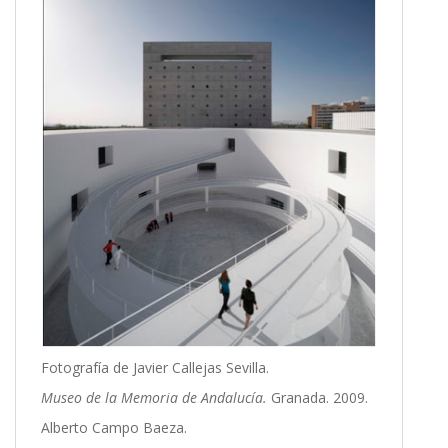
Fotografía de Javier Callejas Sevilla.
Museo de la Memoria de Andalucía.
Granada. 2009.
Alberto Campo Baeza.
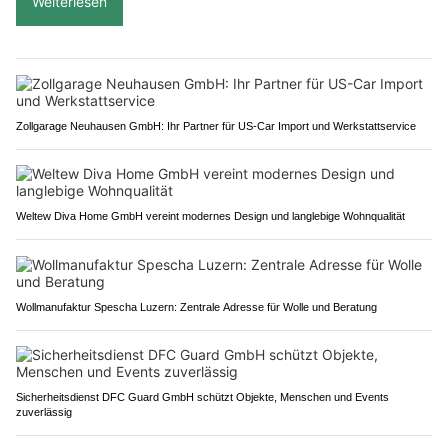
Weiterlesen
Zollgarage Neuhausen GmbH: Ihr Partner für US-Car Import und Werkstattservice
Weltew Diva Home GmbH vereint modernes Design und langlebige Wohnqualität
Wollmanufaktur Spescha Luzern: Zentrale Adresse für Wolle und Beratung
Sicherheitsdienst DFC Guard GmbH schützt Objekte, Menschen und Events
zuverlässig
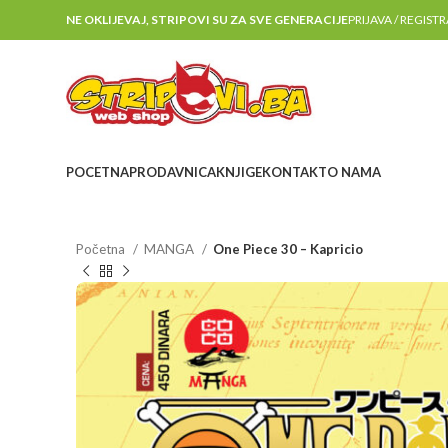
NE OKLIJEVAJ, STRIPOVI SU ZA SVE GENERACIJE
PRIJAVA / REGIST
POCETNA
PRODAVNICA
KNJIGE
KONTAKT
O NAMA
Početna
MANGA
One Piece 30 – Kapricio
= = =
→ Directive
Your reply should consist solely of the lines from the one containing "Granada. 2009." through the last line of the material, reproduced exactly and without pictures.

→ Output of the task
Granada. 2009.
Alberto Campo Baeza.
Weiterlesen
Zollgarage Neuhausen GmbH: Ihr Partner für US-Car Import und Werkstattservice
Weltew Diva Home GmbH vereint modernes Design und langlebige Wohnqualität
Wollmanufaktur Spescha Luzern: Zentrale Adresse für Wolle und Beratung
Sicherheitsdienst DFC Guard GmbH schützt Objekte, Menschen und Events
zuverlässig
NE OKLIJEVAJ, STRIPOVI SU ZA SVE GENERACIJE
PRIJAVA / REGIST
POCETNA
PRODAVNICA
KNJIGE
KONTAKT
O NAMA
Početna
MANGA
One Piece 30 – Kapricio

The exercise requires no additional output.